Shortly after Barack Obama took office, and Hillary Clinton became Secretary of State, the government sent out passports to the remaining plaintiffs. In June 2009, the Obama administration entered into a settlement agreement with the ACLU. Under the terms of the agreement, the State Department was required to train staff to ensure that certain applications were not subject to suspicion for illicit reasons. The settlement also created a panel that reviewed passport denials to ensure that they were lawful, and directed the agency to cite specific reasons for each denial. Even after the completion of that process, an applicant had the right to challenge the denial and demand reconsideration. Moreover, individuals who were wrongly denied passports during the Bush administration were permitted to reapply without cost.

Vanita Gupta, who currently serves as president of the Leadership Conference on Civil and Human Rights, litigated the case with the ACLU. She told me on Thursday that the settlement “created robust and rigorous screening” that brought the denial of passports “almost to a halt for this particular population.” The settlement automatically terminated in May 2012, but Gupta said its terms were built into the agency’s system, and it continued to abide by them.

Yet the Post article originally blamed the Obama administration for beginning the passport revocation scheme. Later, it was edited—without a correction or update—to state that “the George W. Bush and Barack Obama administrations” denied passports to Americans born to midwives near the border. It’s true that the Department of State did not officially halt this practice until several months into Obama’s first term. But it’s not accurate to assign blame equally to both presidents. The Bush administration started the scheme; it later began to wind it down; and the Obama administration formally ended it.

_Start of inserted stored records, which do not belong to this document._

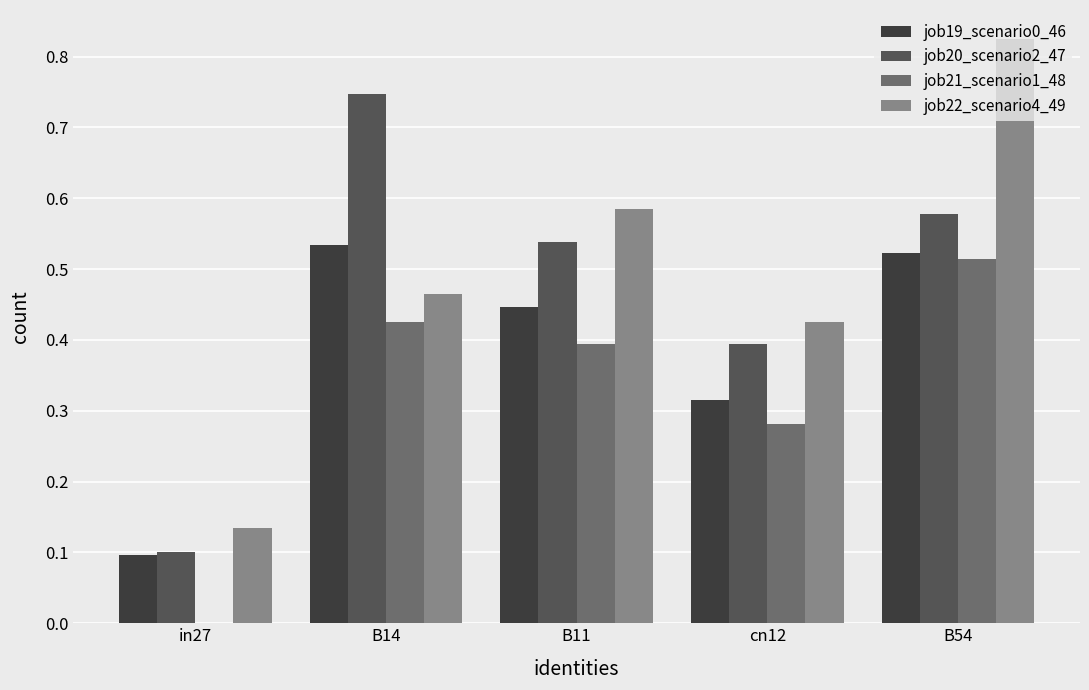

Which series has the widest spread of values?

job22_scenario4_49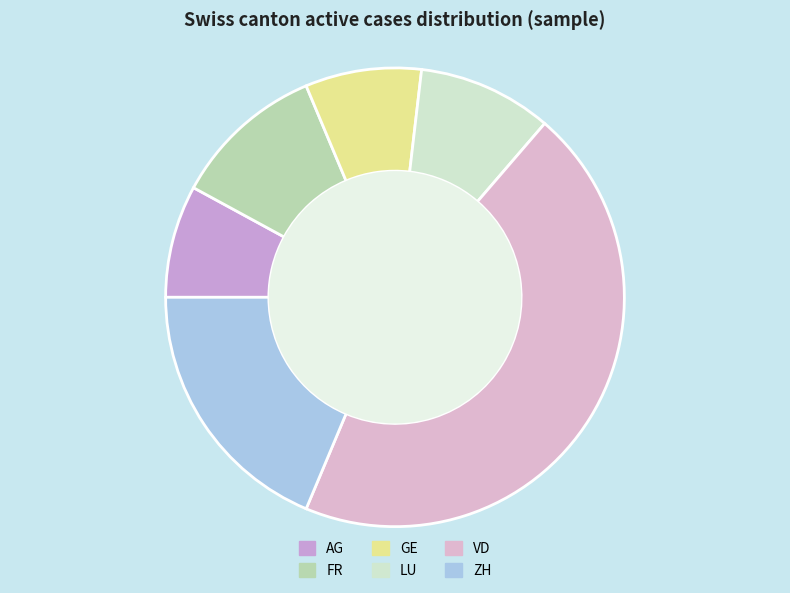

Which slice is the largest?

VD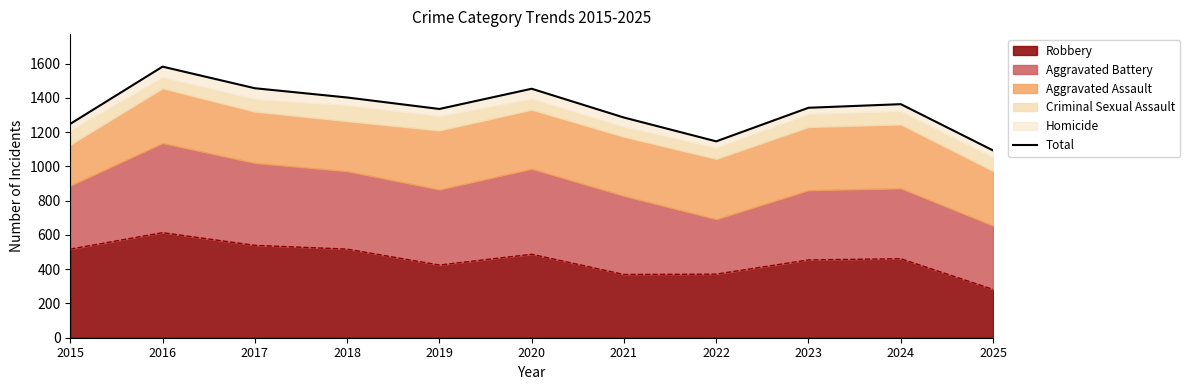

What is the smallest value displayed?

1093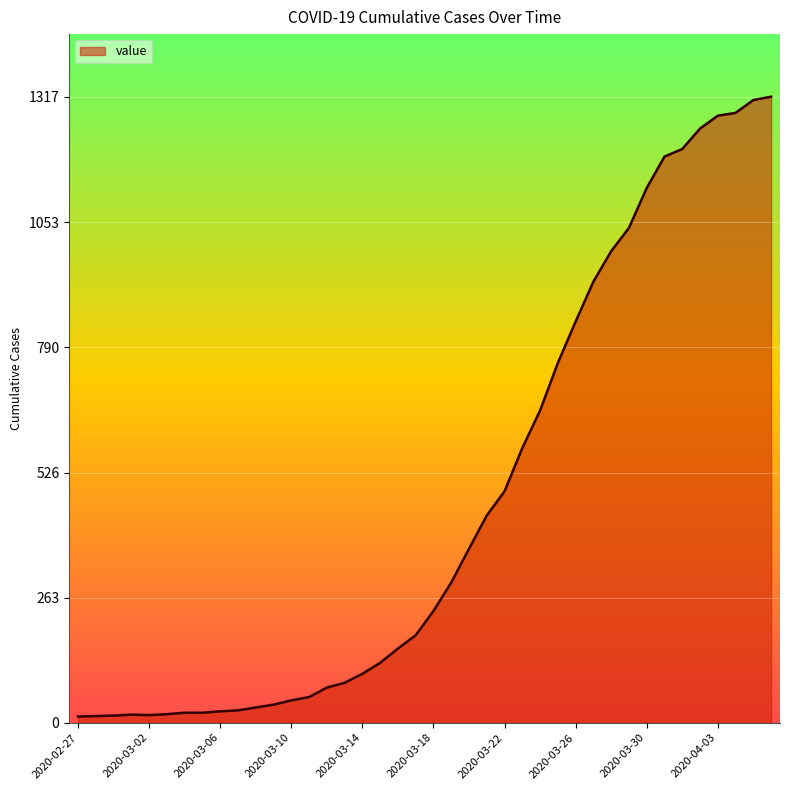

What is the difference between the maximum and minimum values?

1304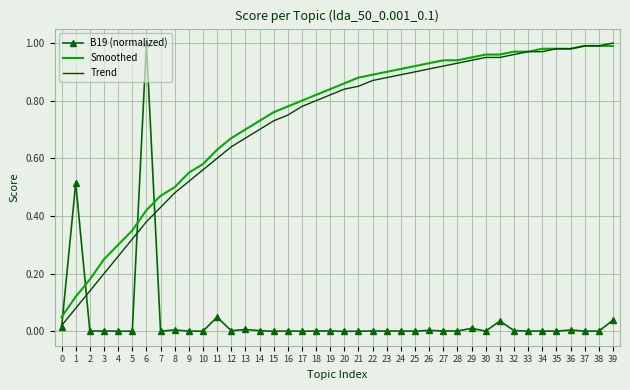

True or false: B19 (normalized) and Smoothed cross at least once.

True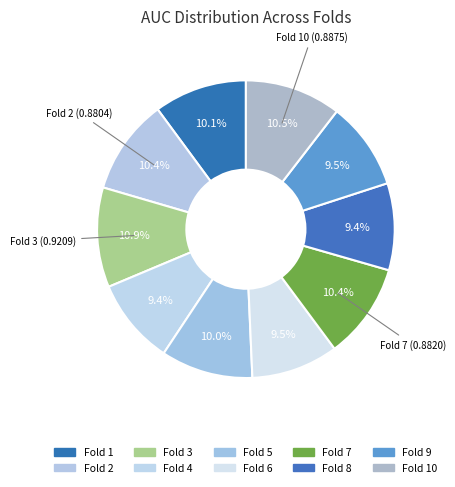

How many segments does this pie chart have?

10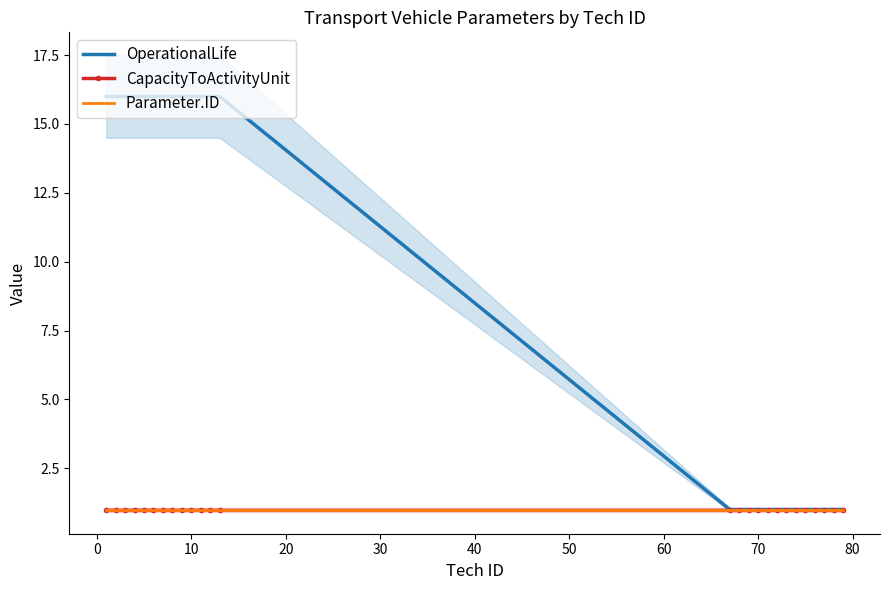

True or false: OperationalLife and CapacityToActivityUnit intersect in this chart.

False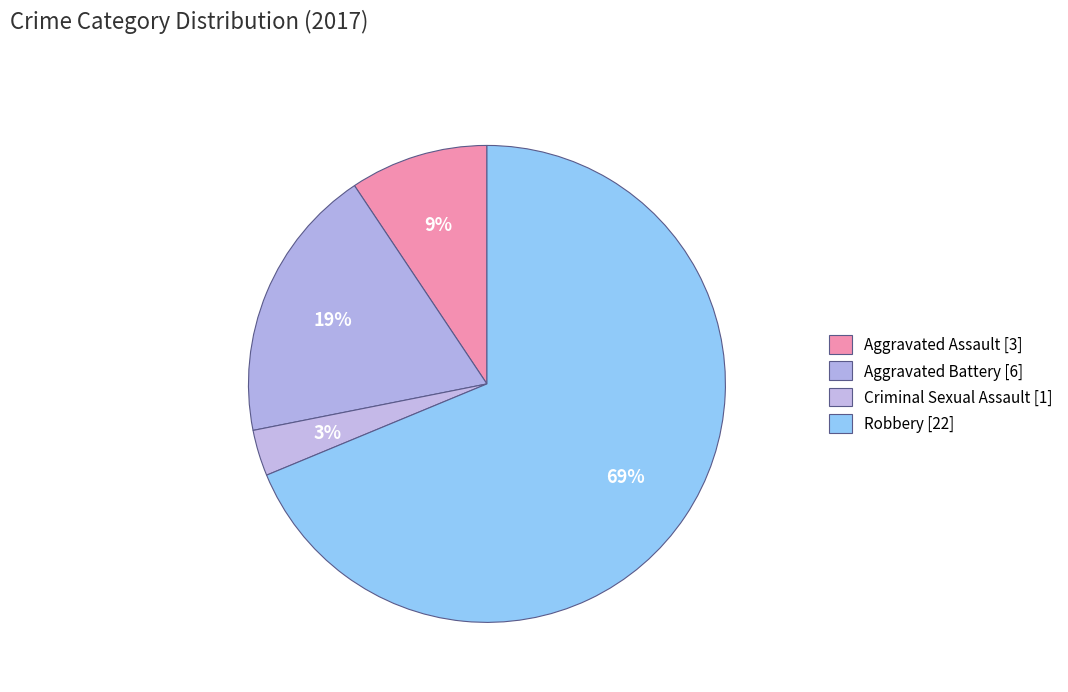

Count the number of slices in the pie.

4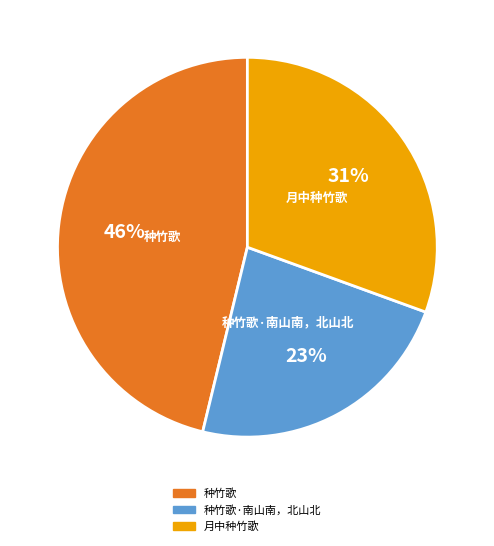

Do 月中种竹歌 and 种竹歌·南山南，北山北 together represent more than half of the pie?

Yes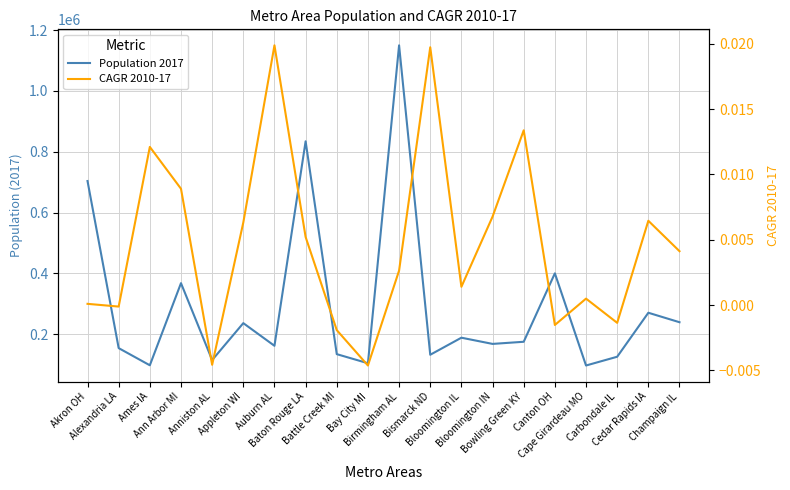

Reading left to right, list all the values displayed in this chart.

Population 2017: Akron OH=703505.0	Alexandria LA=153984.0	Ames IA=97502.0	Ann Arbor MI=367627.0	Anniston AL=114728.0	Appleton WI=236126.0	Auburn AL=161604.0	Baton Rouge LA=834159.0	Battle Creek MI=134128.0	Bay City MI=104239.0	Birmingham AL=1149807.0	Bismarck ND=132142.0	Bloomington IL=188232.0	Bloomington IN=167825.0	Bowling Green KY=174835.0	Canton OH=399927.0	Cape Girardeau MO=96782.0	Carbondale IL=125612.0	Cedar Rapids IA=270293.0	Champaign IL=239124.0
CAGR 2010-17: Akron OH=0.0	Alexandria LA=-0.0	Ames IA=0.0	Ann Arbor MI=0.0	Anniston AL=-0.0	Appleton WI=0.0	Auburn AL=0.0	Baton Rouge LA=0.0	Battle Creek MI=-0.0	Bay City MI=-0.0	Birmingham AL=0.0	Bismarck ND=0.0	Bloomington IL=0.0	Bloomington IN=0.0	Bowling Green KY=0.0	Canton OH=-0.0	Cape Girardeau MO=0.0	Carbondale IL=-0.0	Cedar Rapids IA=0.0	Champaign IL=0.0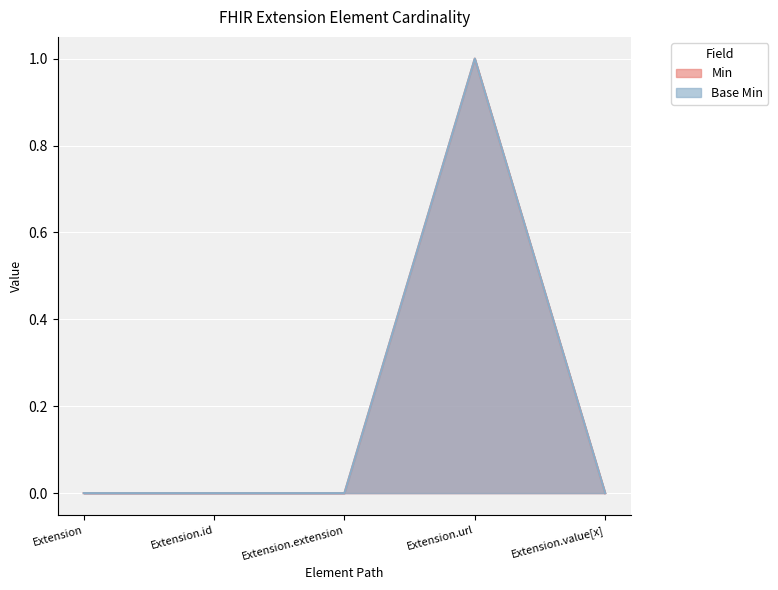

Which label corresponds to the smallest value in the chart?

Extension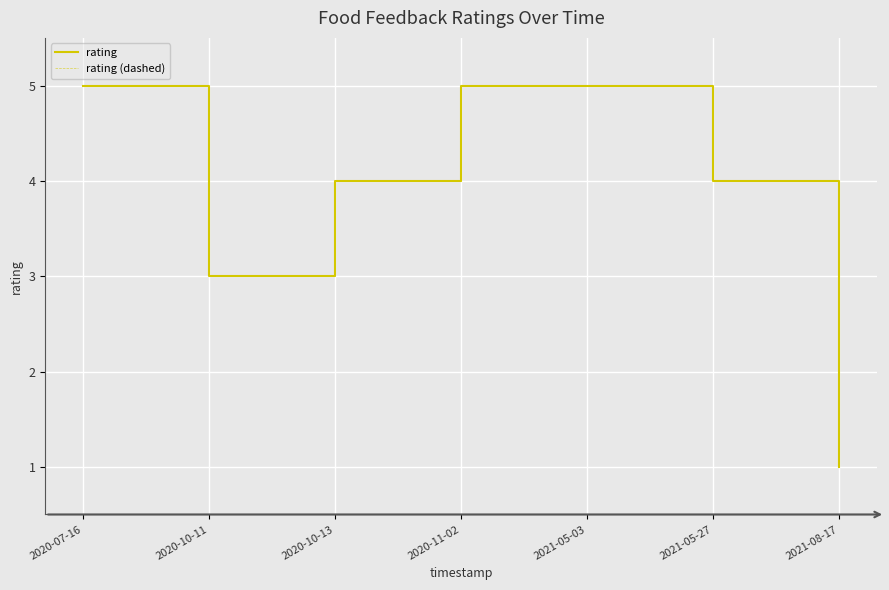

How many lines are shown in the chart?

2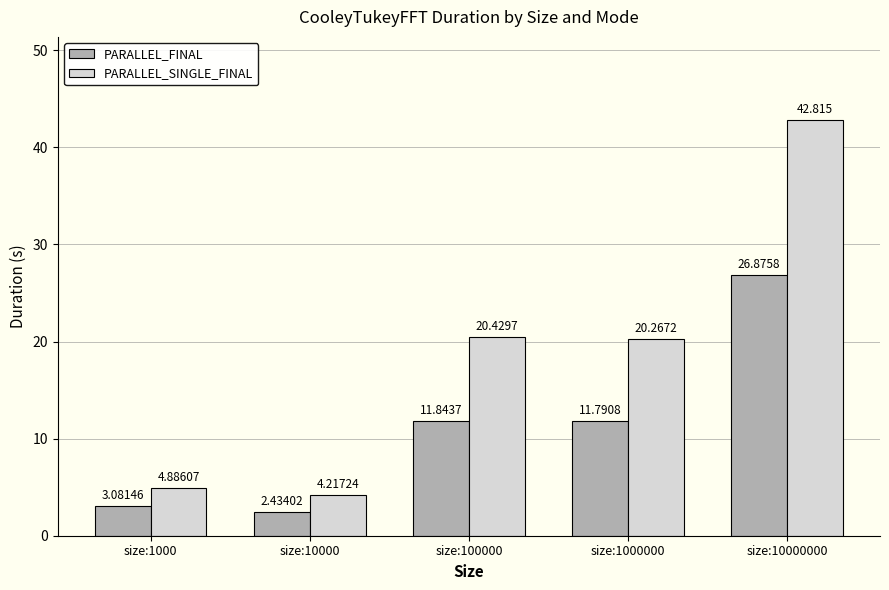

What is the sum of all PARALLEL_FINAL values?

56.0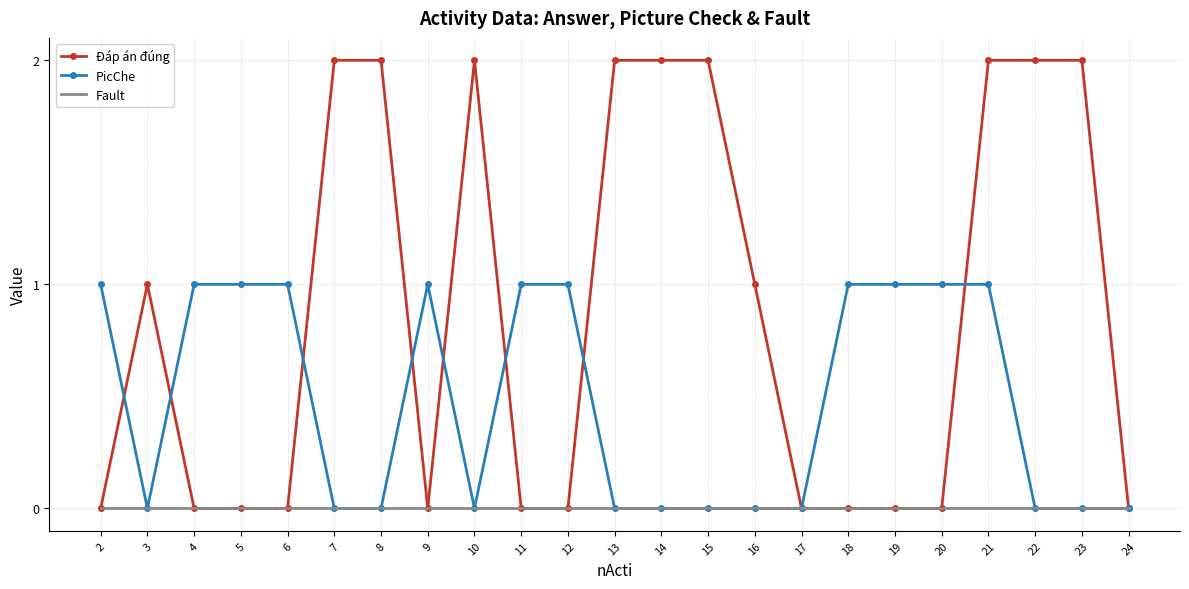

Is the value of PicChe at 20 greater than the value of Đáp án đúng at 23?

No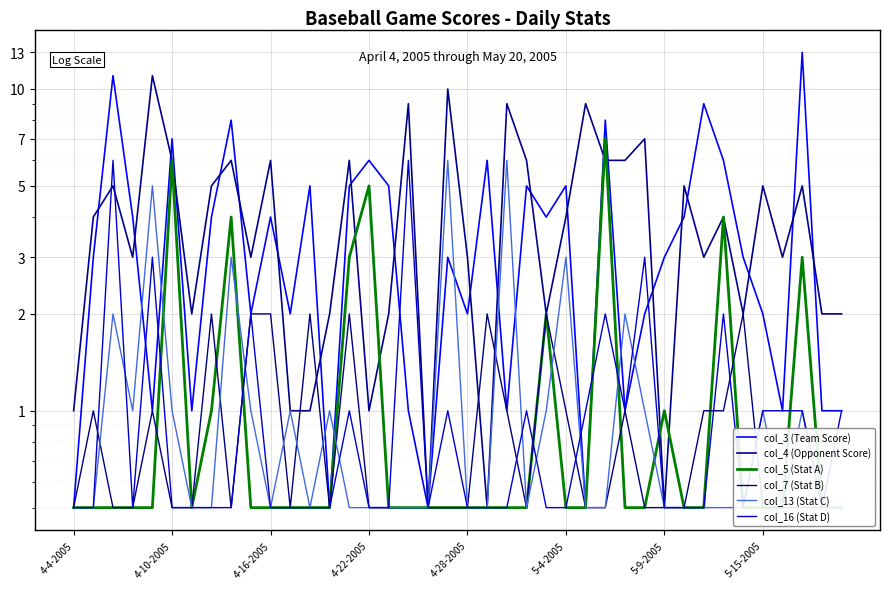

What position from the left is 38?

39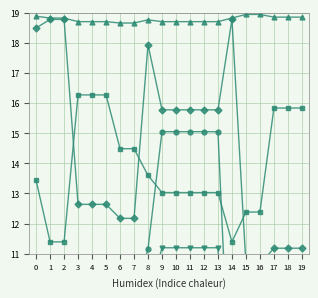

How many series are shown in this chart?

5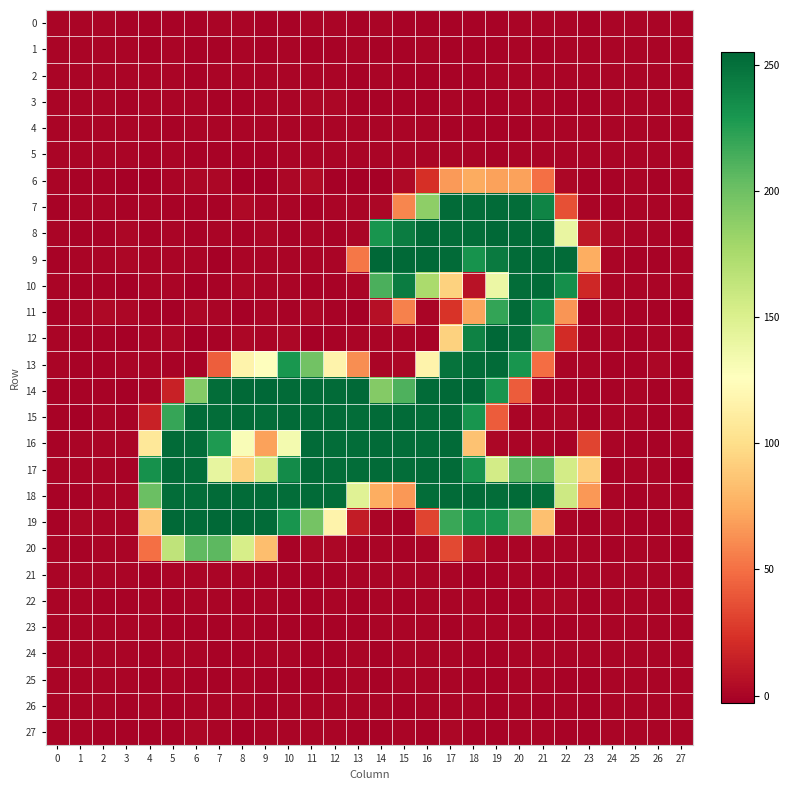

Which series has the widest spread of values?

12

It’s a shame that this error mars an otherwise well-reported, deeply alarming piece by implying that Trump is only taking a page from the Obama playbook. Trump’s passport revocations aren’t new, but they are disturbing and sinister—another indication that his administration is not only anti-immigrant but committed to a white nationalist ideology. As Gupta told me, the president is seeking “to attack U.S. citizens on the basis of race.” And he will seize on whatever pretext he requires to throw racial minorities out of the country.